Segundo dados do Inpe (Instituto Nacional de Pesquisas Espaciais) da última sexta-feira (21), Corumbá acumulava 1.771 focos de incêndio em 2024 – 170 apenas nas últimas 24 horas, deixando a cidade como a com mais focos de fogo no Brasil.

População convive com fumaça dos incêndios

O triste cartão-postal para quem chega a Corumbá é o fumaceiro visto de longe por conta dos grandes incêndios florestais no Pantanal. A grande cortina de fumaça é percebida cerca de 75 km da zona urbana e fica pior a cada quilômetro mais perto.

Reportagem do Jornal Midiamax percorreu o trecho de 450 km entre Campo Grande e Corumbá na quinta-feira (20), rumo ao Pantanal sul-mato-grossense. Se para quem chega já é difícil, imagina para quem convive diariamente com o fumaceiro, que toma conta de cidade.

Por conta da situação, que coloca em risco a saúde e o bolso, corumbaenses precisam mudar a própria rotina para se adaptar à fumaça.

Cemitério de animais no Pantanal

O Gretap (Grupo de Resgate Técnico Animal Cerrado Pantanal) contabilizou durante levantamento na manhã desta quinta-feira (20) centenas de animais mortos por conta dos incêndios que assolam o Pantanal, em Corumbá.

Os especialistas percorreram a Estrada Parque Pantanal até o Porto Manga, segundo a Coordenadora Operacional do Gretap, Paula Helena Santa Rita, para cobrir a área atingida pelo fogo e identificar fauna afetada.

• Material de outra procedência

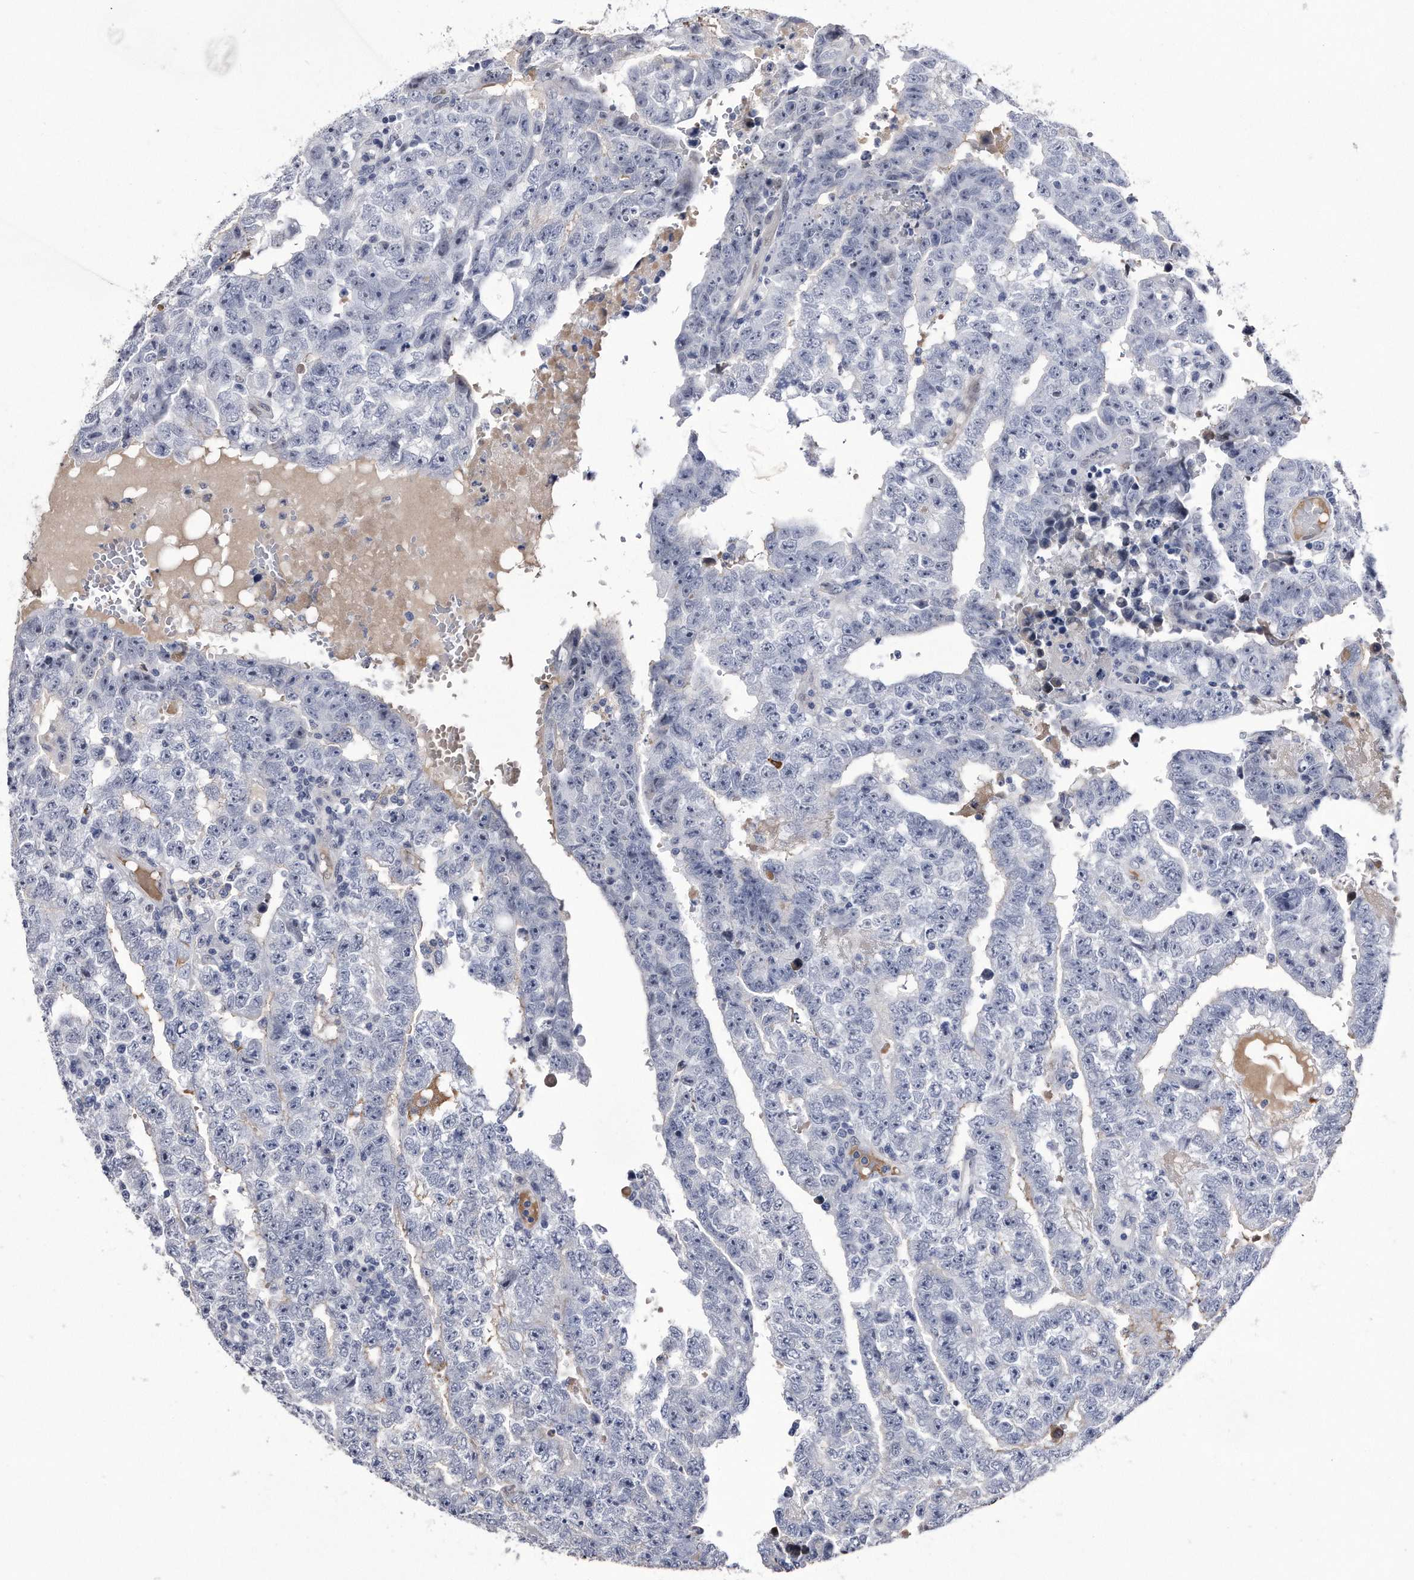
{"staining": {"intensity": "negative", "quantity": "none", "location": "none"}, "tissue": "testis cancer", "cell_type": "Tumor cells", "image_type": "cancer", "snomed": [{"axis": "morphology", "description": "Carcinoma, Embryonal, NOS"}, {"axis": "topography", "description": "Testis"}], "caption": "Human testis cancer (embryonal carcinoma) stained for a protein using immunohistochemistry exhibits no expression in tumor cells.", "gene": "KCTD8", "patient": {"sex": "male", "age": 25}}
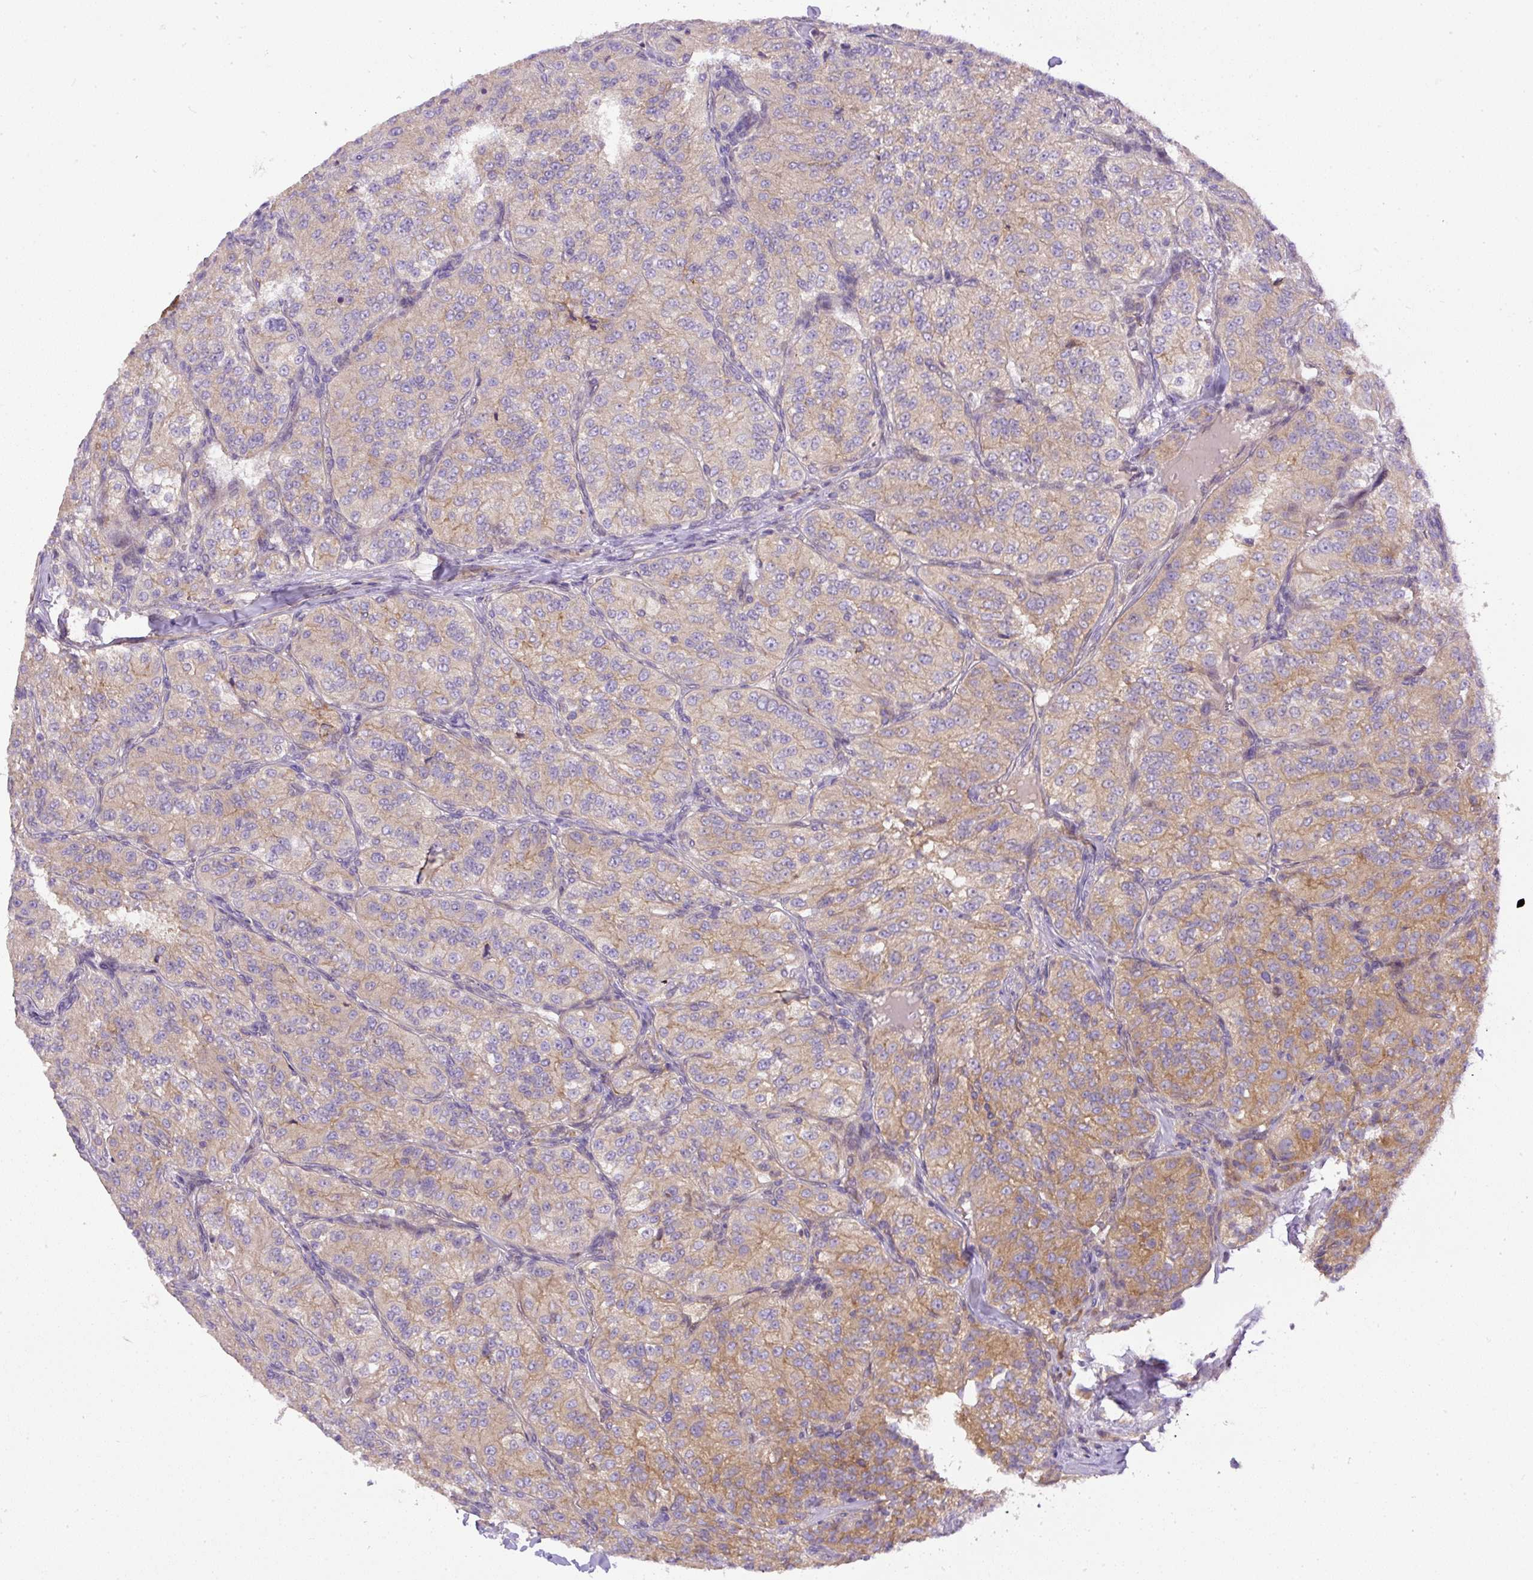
{"staining": {"intensity": "moderate", "quantity": ">75%", "location": "cytoplasmic/membranous"}, "tissue": "renal cancer", "cell_type": "Tumor cells", "image_type": "cancer", "snomed": [{"axis": "morphology", "description": "Adenocarcinoma, NOS"}, {"axis": "topography", "description": "Kidney"}], "caption": "Moderate cytoplasmic/membranous expression for a protein is seen in about >75% of tumor cells of renal adenocarcinoma using IHC.", "gene": "DAPK1", "patient": {"sex": "female", "age": 63}}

Paula relata que na Bahia Seca o fogo cercou o local e aqueceu a água. Com isso, dezenas de peixes foram encontrados mortos boiando. Segundo a coordenadora, em 2020 – ano trágico para o Pantanal – os animais dali passaram pelo mesmo.

“Foi identificado um jacaré adulto que tinha 12 animais próximos; lagartos, anfíbios e serpentes”, relata. Mas o que chamou mais atenção de Paula foi uma família de Emas, que andava pelas cinzas em busca de algum alimento, já que não tinham como fugir para outro lugar.